Republican operatives think Tillis’ fate is linked directly to whether Trump can win in North Carolina, which he carried by more than 3 percentage points in 2016. One Republican strategist, who requested anonymity to speak candidly, said Tillis “started this cycle thinking he could create distance between himself and Trump. Now he’s entirely dependent on Trump getting him over the finish line.”
Tillis acknowledged in the interview that he and Trump are largely linked together, and he’s made no apologies for his support of the president. In his stump speeches at two events Saturday, he said Trump had fulfilled all of his promises and warned against giving Democrats power, citing in particular threats to the Senate filibuster and size of the Supreme Court.
Tillis also stood by Trump’s pandemic response. He did not criticize the president’s recent comments accusing health care workers of making money off Covid death totals when asked about the remark by a reporter, though he did say that, on the whole, the health system is doing a great job. He said he agrees with the president’s continued insistence that the country is rounding the corner on the pandemic, even as cases, hospitalizations and deaths spike. And he defended Trump’s rallies amid concerns about the virus.
“I think the large-scale events are important because we have to mobilize, and we have to inform voters,” Tillis said.
“There is a risk, and I wish everybody would wear a mask and socially distance. There is a risk. But I think there’s even a greater risk if the outcome of this election is Joe Biden and Chuck Schumer having control in Washington, D.C.,” Tillis said. “Millions of lives will be impacted by that outcome, and the president wants to make sure people understand what’s at risk.”
Democrats are trying to press the case against Tillis on health care in particular. The state Democratic Party held a small press conference down the street from Tillis’ event here, featuring two mothers with children who have serious health issues, criticizing the incumbent on pre-existing conditions and the Affordable Care Act.
Still, that message was delivered absent their candidate. Cunningham's campaign declined repeated requests to speak with him. In a statement, spokesperson Rachel Petri said Cunningham had focused on health care and Covid relief in the close of the election. “While Cal continues to make his final pitch on these important issues, Sen. Tillis has made his campaign entirely about desperate, personal attacks because he can’t win on his record of trying to take health care away from North Carolinians and denying them additional COVID-19 relief,” she said.
Tillis scoffed at this argument, pointing out his vote for initial Covid relief funds and for Republicans' legislation this fall that Democrats blocked several times.
“He hasn’t really proposed anything,” Tillis said. “I not only voted for the $3 trillion Cares Act, but a half-trillion-dollar followup to the Cares Act."

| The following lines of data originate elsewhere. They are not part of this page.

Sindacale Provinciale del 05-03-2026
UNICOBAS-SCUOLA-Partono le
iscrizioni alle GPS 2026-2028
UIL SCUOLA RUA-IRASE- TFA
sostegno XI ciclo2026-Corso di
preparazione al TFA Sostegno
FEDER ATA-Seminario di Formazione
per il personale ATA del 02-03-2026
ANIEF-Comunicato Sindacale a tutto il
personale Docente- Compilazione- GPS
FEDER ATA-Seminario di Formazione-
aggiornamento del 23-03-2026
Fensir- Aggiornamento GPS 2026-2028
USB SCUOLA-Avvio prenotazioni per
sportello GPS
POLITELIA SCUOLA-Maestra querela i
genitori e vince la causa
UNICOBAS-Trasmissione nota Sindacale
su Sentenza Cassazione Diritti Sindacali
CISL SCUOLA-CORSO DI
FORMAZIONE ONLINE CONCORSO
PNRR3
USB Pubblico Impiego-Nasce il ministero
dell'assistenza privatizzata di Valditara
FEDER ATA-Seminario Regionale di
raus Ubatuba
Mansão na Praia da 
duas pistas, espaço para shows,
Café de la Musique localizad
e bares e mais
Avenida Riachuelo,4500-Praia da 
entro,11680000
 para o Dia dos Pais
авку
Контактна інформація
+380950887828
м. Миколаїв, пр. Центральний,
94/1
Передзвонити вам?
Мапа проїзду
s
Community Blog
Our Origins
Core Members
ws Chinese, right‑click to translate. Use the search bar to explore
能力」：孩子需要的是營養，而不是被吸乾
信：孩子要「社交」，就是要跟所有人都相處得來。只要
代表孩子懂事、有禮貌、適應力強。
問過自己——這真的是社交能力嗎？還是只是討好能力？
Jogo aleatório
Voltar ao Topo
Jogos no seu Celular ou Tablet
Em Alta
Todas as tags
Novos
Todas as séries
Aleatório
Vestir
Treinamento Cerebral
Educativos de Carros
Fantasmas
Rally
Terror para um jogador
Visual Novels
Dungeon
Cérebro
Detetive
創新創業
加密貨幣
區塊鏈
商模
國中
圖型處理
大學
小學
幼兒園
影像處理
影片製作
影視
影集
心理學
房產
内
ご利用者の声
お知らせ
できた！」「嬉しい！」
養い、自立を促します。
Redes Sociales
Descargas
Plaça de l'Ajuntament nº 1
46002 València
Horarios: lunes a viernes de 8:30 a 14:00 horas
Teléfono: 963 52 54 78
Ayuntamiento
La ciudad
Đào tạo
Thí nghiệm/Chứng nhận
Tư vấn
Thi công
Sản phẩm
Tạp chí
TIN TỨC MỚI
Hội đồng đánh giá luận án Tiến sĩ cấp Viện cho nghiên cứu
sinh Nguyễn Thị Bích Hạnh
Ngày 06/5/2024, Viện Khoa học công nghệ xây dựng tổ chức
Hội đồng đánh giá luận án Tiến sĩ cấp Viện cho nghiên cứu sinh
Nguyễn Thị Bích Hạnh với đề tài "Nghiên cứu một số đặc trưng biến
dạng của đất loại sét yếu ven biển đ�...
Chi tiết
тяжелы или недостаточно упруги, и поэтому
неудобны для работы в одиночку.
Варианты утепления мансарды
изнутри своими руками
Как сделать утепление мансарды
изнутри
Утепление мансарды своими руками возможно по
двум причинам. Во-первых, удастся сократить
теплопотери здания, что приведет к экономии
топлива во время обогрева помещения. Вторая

Democrats haven't abandoned Cunningham since his affair, despite frustration about the attention it has garnered. Rep. Alma Adams (D-N.C.), in an interview in the gravel parking lot of a music pavilion for Jill Biden’s drive-in rally, said if Republicans continue to look past Trump’s faults, they had no standing to run on this issue against Cunningham.
“He is on all of the wrong issues, and the fact [is] that he is so tied in to President Trump, who has done so many horrible things to create havoc in our country,” Adams said. “Cal has run a good campaign. I think we’re going to take that seat.”